I’ve tried to draw lessons from my business career and apply them to philanthropy. I did annual business reviews at Microsoft and we do annual strategy reviews at the Gates Foundation. But Microsoft is about delivering the magic of software and making a profit at it. Philanthropy is about putting money back into society for social good impacts. That’s a big difference, and philanthropy is a lot harder to do well. Unlike for Microsoft, the foundation doesn’t have a market system that gives you ongoing feedback about success or failure. So you have to define success internally and build different metrics.
Q The Gates Foundation has grown significantly during your tenure, to about 1,300 employees. That was a lot to manage but you’ve also significantly reorganized the place in terms of its internal structure. Can you help us understand what this reorganization represents?
JR: One of our big issues when I came in was how siloed (compartmentalized, or isolated) our programs were. For our global work, we created a number of cross-cutting functions. One of the most important was what we call integrated delivery. Though only two years old, it oversees something like 200 grants and contracts across our many programs…. Let me explain why this is so important. Last fall, I was in Uttar Pradesh, India, and met with women in a program we had funded aimed at improving maternal and neonatal health. I talked with these women who told me how they had benefited from the health improvements, the knowledge. But they also talked about how they worked together with a microfinance project to improve financial security and efforts in agriculture. The point is these women are not just recipients of a program targeting maternal and child health. They are mothers with families working on multiple fronts to improve their lives. Our approach as a philanthropy needs to focus on the whole person.
Q What are some of the biggest remaining challenges (the tasks you’ve foisted off on Desmond-Hellman)? One big complaint you’ve dealt with over the years is that the Gates Foundation is somewhat inscrutable, even to its grantees. How are you doing on the transparency and communications front?
JR: I think we’re in pretty good shape overall. As far as remaining challenges, I’d say we’ve made a lot of progress with polio but (eradication) is far from being completed… On communication, I think we’ve also made a lot of progress. Two of my team’s biggest goals were to improve the quality of our communications and reduce complexity for grantees. We’ve done an in-depth survey of some of our grantees and they say we’re doing better.
Q There still appears to be a lot of turnover at the Gates Foundation and some say, despite some of the internal changes, it can still be a difficult place to work. Some tell me (off the record of course) that staff are afraid of criticism and that the place has become very bureaucratic and CYA (cover your ass). What say to that?

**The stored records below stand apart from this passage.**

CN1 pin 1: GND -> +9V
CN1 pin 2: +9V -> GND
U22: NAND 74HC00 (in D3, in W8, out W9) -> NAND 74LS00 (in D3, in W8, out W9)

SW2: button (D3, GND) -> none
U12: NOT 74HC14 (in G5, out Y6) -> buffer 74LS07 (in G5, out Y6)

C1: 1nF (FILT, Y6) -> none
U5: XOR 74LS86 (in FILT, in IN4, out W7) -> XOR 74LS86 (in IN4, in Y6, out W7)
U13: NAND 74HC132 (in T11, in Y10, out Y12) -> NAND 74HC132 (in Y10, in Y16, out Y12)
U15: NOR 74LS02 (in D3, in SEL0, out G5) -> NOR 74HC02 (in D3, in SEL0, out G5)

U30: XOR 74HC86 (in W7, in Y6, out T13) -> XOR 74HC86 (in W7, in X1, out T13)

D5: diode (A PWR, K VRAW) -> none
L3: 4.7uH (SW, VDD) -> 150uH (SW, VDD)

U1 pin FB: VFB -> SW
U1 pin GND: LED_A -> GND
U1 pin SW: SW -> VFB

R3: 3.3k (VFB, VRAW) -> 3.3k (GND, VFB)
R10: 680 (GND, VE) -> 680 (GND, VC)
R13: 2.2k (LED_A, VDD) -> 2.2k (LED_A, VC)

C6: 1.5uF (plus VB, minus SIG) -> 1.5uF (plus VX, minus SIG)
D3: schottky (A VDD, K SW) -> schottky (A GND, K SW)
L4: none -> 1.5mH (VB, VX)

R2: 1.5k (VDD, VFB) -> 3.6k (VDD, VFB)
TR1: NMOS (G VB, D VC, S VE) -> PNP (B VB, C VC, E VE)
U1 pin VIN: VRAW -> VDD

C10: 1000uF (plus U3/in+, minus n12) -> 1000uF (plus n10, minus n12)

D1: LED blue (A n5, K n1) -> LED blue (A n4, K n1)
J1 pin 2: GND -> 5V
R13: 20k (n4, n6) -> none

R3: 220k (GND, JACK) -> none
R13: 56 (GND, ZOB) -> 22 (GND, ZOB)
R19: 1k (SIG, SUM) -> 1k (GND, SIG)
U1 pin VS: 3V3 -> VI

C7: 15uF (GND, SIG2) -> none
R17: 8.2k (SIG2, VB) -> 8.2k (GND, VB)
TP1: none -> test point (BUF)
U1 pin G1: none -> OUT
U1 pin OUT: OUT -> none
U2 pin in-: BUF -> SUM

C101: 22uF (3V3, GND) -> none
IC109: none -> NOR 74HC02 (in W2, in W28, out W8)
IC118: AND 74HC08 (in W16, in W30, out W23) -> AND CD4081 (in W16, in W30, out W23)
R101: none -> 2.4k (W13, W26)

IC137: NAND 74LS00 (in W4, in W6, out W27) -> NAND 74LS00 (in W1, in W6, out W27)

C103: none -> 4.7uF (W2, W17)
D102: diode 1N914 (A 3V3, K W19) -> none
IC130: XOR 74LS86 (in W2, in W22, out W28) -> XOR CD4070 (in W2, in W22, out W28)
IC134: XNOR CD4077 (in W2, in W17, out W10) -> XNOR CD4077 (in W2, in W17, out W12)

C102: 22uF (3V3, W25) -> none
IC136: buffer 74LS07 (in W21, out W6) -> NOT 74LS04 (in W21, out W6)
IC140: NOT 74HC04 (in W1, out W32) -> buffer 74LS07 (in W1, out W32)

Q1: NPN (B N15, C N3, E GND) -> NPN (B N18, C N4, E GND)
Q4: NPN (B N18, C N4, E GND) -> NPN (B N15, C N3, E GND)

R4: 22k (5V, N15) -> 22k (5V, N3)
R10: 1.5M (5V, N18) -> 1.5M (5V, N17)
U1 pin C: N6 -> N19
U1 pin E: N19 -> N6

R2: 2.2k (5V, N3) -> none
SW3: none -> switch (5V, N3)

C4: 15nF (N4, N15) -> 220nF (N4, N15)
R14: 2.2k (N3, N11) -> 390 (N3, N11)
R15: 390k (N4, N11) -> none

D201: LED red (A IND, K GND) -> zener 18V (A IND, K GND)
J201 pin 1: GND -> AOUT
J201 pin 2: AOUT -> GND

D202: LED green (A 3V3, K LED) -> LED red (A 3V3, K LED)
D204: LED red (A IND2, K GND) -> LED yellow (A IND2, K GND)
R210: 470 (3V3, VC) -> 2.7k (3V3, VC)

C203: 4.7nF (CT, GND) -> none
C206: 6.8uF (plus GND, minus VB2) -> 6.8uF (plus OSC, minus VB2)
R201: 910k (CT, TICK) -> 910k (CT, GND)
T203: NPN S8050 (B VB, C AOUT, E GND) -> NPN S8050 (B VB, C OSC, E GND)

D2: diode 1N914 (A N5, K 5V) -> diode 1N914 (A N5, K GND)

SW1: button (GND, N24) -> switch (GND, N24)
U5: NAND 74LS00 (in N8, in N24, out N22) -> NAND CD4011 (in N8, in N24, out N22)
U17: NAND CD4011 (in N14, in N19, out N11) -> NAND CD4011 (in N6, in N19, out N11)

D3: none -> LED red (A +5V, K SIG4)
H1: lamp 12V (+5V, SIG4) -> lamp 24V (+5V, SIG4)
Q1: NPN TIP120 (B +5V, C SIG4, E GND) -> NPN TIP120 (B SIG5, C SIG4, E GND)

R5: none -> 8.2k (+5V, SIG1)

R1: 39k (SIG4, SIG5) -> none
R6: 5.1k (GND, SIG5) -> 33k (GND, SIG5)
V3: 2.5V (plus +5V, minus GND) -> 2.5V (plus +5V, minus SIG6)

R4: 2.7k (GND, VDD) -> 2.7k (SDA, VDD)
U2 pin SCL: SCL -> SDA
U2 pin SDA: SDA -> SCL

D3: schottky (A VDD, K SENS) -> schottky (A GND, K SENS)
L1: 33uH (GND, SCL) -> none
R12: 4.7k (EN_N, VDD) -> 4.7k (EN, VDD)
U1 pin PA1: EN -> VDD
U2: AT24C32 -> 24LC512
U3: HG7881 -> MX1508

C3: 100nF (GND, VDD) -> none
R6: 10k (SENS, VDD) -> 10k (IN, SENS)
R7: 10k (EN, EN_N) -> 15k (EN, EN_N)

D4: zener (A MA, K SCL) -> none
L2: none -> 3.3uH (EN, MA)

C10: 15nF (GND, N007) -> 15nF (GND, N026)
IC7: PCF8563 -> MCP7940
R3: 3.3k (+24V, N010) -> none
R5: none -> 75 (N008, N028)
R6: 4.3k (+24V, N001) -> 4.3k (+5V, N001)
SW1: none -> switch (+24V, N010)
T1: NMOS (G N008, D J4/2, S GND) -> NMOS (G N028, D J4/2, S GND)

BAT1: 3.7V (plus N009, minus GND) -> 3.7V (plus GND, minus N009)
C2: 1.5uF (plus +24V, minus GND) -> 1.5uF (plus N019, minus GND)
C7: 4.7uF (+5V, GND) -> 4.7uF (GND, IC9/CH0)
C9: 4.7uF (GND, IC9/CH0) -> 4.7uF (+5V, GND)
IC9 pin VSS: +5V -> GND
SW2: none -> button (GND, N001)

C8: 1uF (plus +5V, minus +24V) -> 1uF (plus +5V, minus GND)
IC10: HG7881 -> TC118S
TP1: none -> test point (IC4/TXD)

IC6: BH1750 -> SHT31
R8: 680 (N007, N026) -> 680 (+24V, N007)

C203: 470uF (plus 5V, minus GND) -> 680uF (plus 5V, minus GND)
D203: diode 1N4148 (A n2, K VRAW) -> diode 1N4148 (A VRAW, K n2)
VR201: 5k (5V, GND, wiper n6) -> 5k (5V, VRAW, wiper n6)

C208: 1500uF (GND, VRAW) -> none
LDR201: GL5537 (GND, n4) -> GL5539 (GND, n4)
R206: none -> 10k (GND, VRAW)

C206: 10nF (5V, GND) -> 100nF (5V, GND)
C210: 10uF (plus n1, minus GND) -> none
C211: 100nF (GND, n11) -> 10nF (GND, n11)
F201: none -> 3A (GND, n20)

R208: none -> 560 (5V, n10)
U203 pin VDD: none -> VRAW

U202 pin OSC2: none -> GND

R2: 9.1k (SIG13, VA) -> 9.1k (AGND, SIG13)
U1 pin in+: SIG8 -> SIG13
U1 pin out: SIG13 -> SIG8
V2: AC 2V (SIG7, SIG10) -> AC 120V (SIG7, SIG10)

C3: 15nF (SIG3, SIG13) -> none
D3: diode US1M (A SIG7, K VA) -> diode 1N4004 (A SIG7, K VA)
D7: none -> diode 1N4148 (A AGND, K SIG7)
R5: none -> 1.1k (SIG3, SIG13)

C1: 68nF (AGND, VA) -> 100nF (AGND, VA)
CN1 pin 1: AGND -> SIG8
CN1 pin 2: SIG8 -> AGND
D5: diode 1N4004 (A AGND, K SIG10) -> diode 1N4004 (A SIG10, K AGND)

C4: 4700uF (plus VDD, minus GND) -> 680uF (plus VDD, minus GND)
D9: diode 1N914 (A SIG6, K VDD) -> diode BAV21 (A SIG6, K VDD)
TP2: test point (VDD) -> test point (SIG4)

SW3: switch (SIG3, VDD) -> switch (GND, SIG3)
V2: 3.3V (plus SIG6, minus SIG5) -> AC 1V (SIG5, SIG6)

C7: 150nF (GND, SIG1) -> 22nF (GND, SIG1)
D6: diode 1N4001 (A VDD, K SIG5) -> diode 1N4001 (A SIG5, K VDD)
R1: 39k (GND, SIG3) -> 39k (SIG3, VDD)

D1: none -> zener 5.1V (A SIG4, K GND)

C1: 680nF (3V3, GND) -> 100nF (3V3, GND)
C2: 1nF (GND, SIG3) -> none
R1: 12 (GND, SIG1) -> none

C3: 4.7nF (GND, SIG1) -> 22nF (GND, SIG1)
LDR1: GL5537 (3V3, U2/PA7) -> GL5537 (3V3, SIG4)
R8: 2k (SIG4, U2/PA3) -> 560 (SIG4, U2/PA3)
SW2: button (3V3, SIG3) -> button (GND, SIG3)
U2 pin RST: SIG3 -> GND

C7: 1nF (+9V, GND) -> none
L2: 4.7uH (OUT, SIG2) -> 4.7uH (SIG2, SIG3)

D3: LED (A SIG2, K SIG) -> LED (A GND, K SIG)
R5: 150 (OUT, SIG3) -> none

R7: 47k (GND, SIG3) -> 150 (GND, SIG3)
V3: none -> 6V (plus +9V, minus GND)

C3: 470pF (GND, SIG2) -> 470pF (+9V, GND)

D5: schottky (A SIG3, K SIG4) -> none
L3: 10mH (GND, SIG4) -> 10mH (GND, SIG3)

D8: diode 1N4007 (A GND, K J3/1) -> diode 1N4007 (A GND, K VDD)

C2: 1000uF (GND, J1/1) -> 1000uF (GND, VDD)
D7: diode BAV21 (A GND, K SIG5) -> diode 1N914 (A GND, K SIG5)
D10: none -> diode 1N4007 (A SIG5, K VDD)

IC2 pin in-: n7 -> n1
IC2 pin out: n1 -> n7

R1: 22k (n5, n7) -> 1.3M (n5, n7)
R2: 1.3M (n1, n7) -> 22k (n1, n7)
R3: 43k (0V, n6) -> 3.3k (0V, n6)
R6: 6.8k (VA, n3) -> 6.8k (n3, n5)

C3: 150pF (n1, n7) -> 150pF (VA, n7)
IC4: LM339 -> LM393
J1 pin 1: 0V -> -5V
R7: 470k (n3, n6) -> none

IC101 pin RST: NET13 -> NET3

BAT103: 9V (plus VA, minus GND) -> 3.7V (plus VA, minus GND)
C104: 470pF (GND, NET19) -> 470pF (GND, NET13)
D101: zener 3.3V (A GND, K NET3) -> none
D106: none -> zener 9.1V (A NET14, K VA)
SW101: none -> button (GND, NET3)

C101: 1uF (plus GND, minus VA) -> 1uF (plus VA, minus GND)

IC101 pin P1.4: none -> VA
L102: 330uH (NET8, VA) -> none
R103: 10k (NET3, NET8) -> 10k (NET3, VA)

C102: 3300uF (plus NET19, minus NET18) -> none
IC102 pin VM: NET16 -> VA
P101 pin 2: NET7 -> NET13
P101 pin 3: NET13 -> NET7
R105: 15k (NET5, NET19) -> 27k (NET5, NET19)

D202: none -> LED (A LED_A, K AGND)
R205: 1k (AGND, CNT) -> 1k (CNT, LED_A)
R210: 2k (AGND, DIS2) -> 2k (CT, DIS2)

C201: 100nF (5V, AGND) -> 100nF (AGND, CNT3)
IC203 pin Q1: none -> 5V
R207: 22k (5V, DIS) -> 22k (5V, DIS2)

JR: A year ago, we set as one of the internal goals to have a more constructive and self-critical dialogue. Failure Fest (a Gates event in which staff were encouraged to talk about failure) was one example of how we took this on…. Part of this comes from rapid growth. When we were a small organization, we weren’t as bureaucratic. But some of this is just the result of growing so big so fast. I think we still take some pretty big risks and move quickly.
Q Now that you’re stepping down as CEO for the Gates Foundation, what will you do?
JR: It’s been a great learning experience. I plan to stay active in philanthropy, through our (Jeff and his wife Tricia’s) Raikes Foundation, and spend at last half my time on that. Our work is primarily focused on education and youth homelessness. And I intend to work more broadly with others in philanthropy to share what I’ve learned with others. I think my experience coming from both business and philanthropy can help others seeking to improve their impact. I intend to spend more time on our family farm, between Lincoln and Omaha, Nebraska, and get more involved in agriculture.